We laughed all through supper, each of us getting mocked in turn by the others. The plates were cleared away and all of us had brandy except Villa, who stuck with his usual herb tea. I accepted one of Trillo’s cigars—and though he didn’t light his, Pancho took one too, to play with and roll in the corner of his mouth as we joked and told stories of the old days and made plans for the future of Canutillo. It was one of those evenings nobody wanted to see come to an end.

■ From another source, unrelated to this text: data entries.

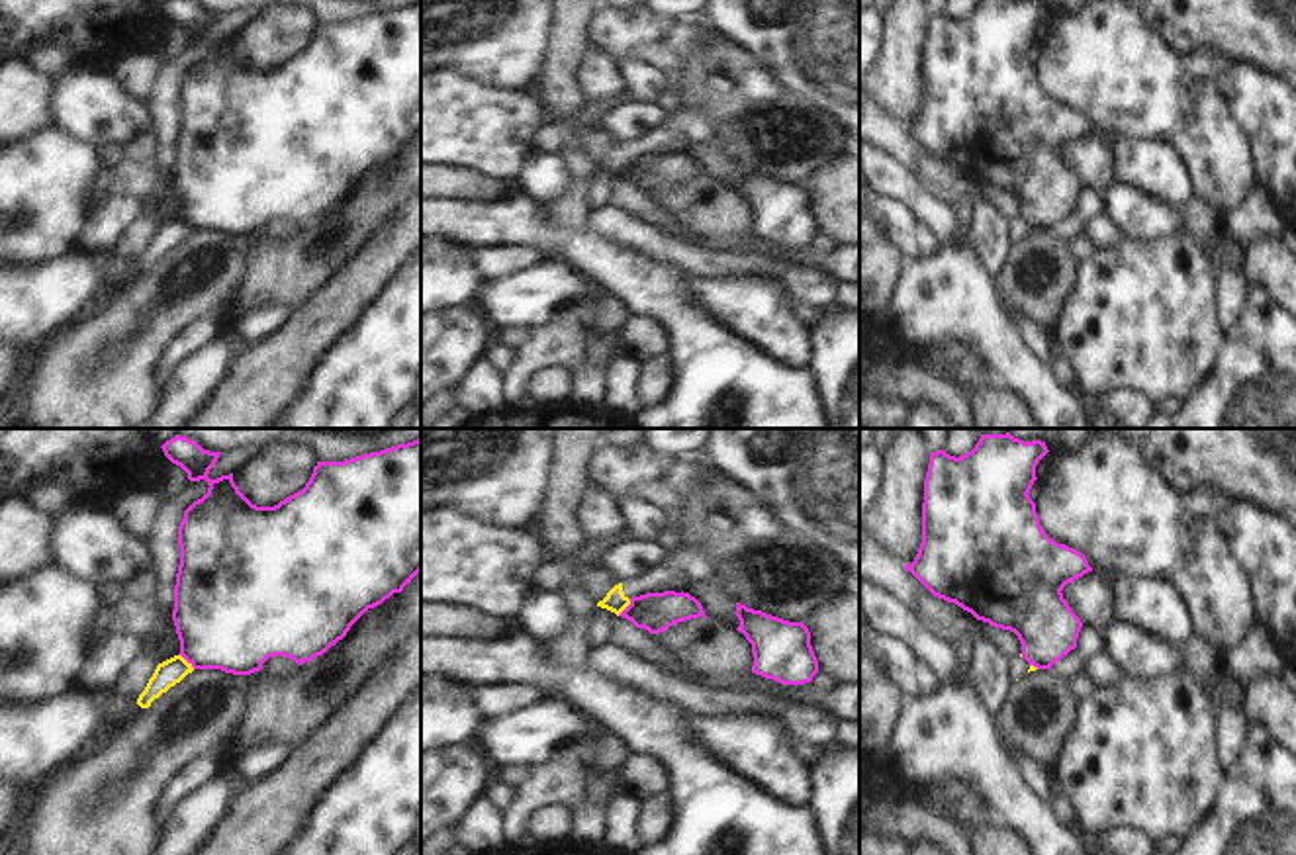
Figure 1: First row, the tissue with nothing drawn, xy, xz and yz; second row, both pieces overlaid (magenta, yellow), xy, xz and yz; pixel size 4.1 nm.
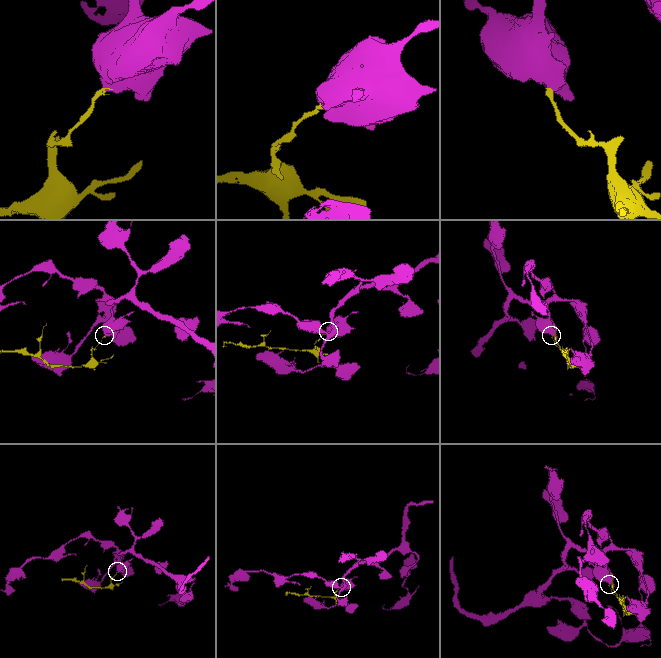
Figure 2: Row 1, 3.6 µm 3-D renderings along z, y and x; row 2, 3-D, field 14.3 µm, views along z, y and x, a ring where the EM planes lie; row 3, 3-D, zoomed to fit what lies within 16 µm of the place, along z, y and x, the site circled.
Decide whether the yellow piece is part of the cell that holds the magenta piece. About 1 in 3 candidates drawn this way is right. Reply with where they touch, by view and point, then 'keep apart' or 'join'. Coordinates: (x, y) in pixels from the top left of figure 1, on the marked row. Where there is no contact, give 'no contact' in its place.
xy (186, 660) | keep apart

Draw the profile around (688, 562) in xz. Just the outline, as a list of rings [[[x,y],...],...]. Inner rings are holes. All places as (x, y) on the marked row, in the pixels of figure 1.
[[[681,542],[652,565],[648,571],[615,585],[597,607],[617,616],[630,605],[632,597],[646,593],[681,593],[689,583],[703,583],[715,577],[711,556],[691,542]]]

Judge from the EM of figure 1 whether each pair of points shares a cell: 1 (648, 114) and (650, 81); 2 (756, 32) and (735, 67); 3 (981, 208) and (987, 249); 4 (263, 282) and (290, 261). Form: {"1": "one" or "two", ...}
{"1": "two", "2": "two", "3": "one", "4": "one"}

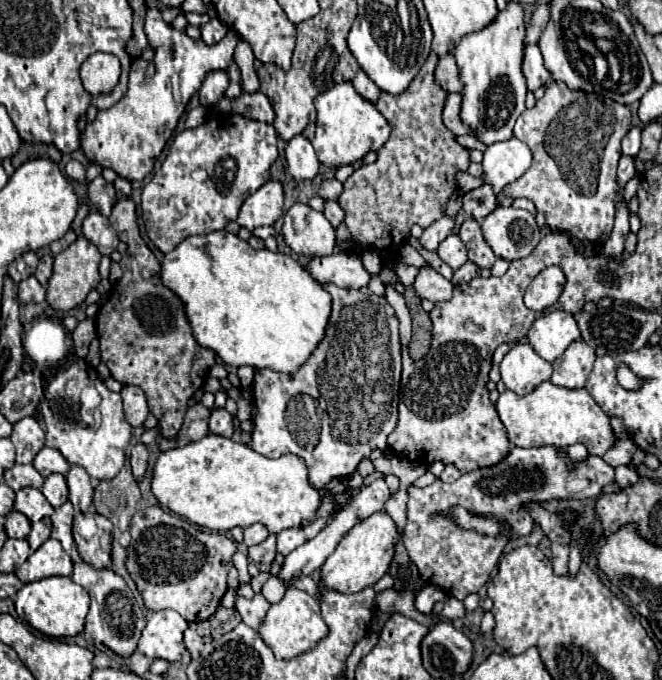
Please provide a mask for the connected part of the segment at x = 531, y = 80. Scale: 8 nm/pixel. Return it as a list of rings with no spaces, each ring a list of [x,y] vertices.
[[[525,45],[523,73],[525,73],[525,79],[527,79],[527,89],[529,91],[535,91],[535,89],[545,87],[547,83],[551,83],[551,73],[545,67],[539,45]]]

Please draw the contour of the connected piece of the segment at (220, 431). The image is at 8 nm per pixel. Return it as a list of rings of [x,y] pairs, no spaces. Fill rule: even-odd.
[[[225,409],[211,411],[209,429],[211,429],[211,433],[215,433],[215,435],[231,437],[231,435],[233,435],[233,417],[231,417],[231,413],[225,411]]]

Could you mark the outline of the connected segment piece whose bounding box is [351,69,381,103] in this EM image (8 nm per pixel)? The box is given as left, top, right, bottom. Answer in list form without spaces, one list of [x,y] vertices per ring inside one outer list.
[[[357,71],[357,75],[351,79],[351,83],[353,83],[353,87],[367,99],[367,101],[377,101],[379,99],[379,93],[381,93],[381,89],[369,79],[369,75],[365,73],[365,71]]]

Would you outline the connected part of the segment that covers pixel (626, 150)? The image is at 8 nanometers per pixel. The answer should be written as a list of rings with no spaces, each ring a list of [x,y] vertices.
[[[633,127],[633,129],[625,135],[621,147],[623,147],[623,155],[635,157],[635,155],[639,153],[639,149],[641,149],[641,129],[639,129],[639,127]]]

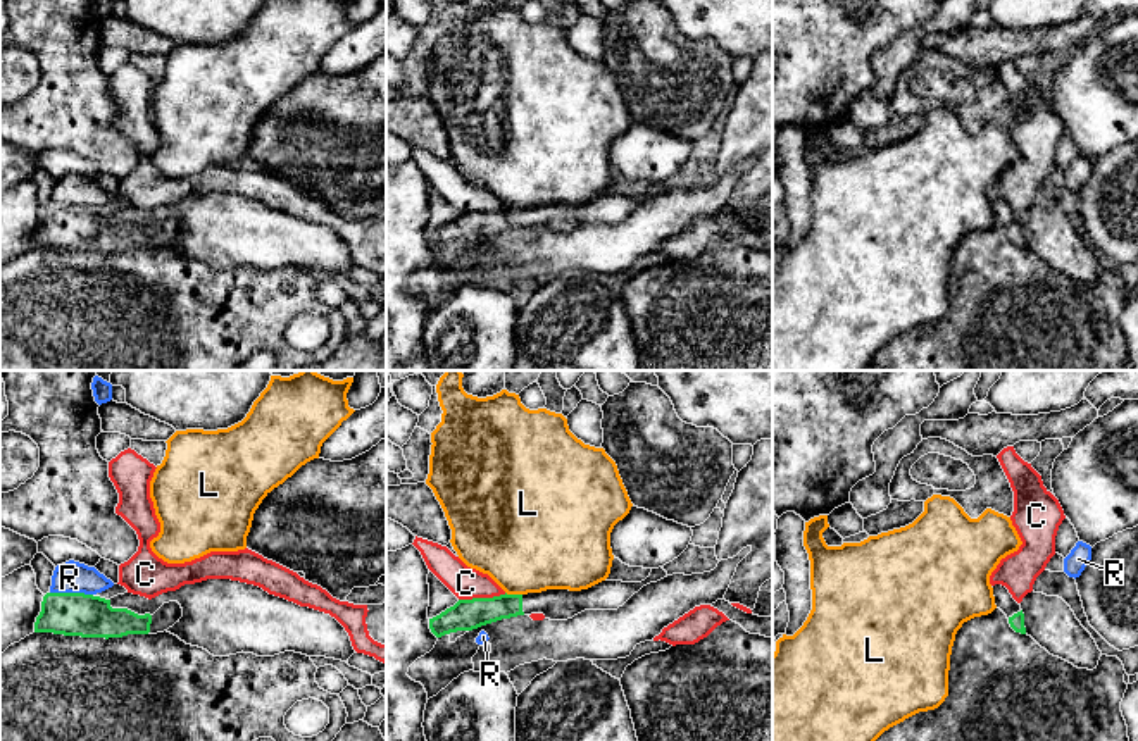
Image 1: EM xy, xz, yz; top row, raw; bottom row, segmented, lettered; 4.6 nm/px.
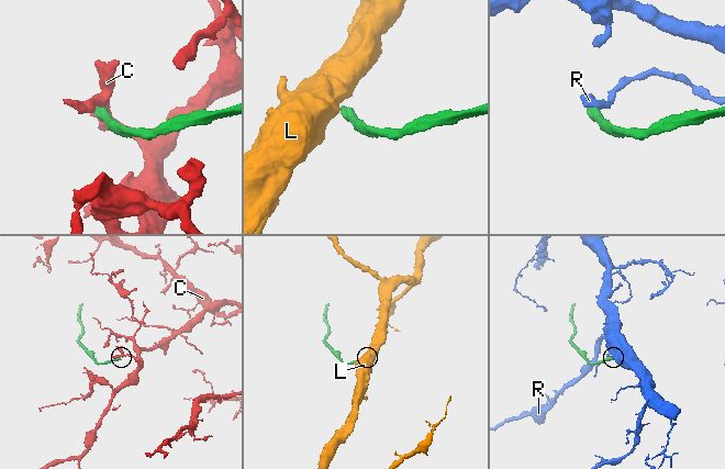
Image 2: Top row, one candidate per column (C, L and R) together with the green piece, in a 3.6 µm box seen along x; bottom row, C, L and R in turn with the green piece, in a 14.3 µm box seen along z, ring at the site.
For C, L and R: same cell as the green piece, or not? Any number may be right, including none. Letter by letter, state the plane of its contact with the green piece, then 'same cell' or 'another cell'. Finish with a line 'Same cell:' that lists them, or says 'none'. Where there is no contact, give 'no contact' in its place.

Around midnight we headed for the house on Zaragoza, Villa and me, Claro and Daniel. Rosalío drove us there and then took the car to his woman’s house, where he spent his nights when we were in Parral. Villa told him not to be late getting there in the morning. He wanted to get an early start back to Canutillo.
TWENTY-ONE
A loud bang woke me in the dead of night. I bolted up in bed with my pistol in hand, whirled toward the next two bangs at the window, and very nearly shot the shutter slapping hard in the gusting wind. I let out a long breath and went to the window, leaned out and latched the shutter back in place against the outside wall.
The trees were swaying in the wind, and silent lightning lit the distant mountains. The moon flashed in and out of a rushing tangle of thick violet clouds. The air smelled of impending rain.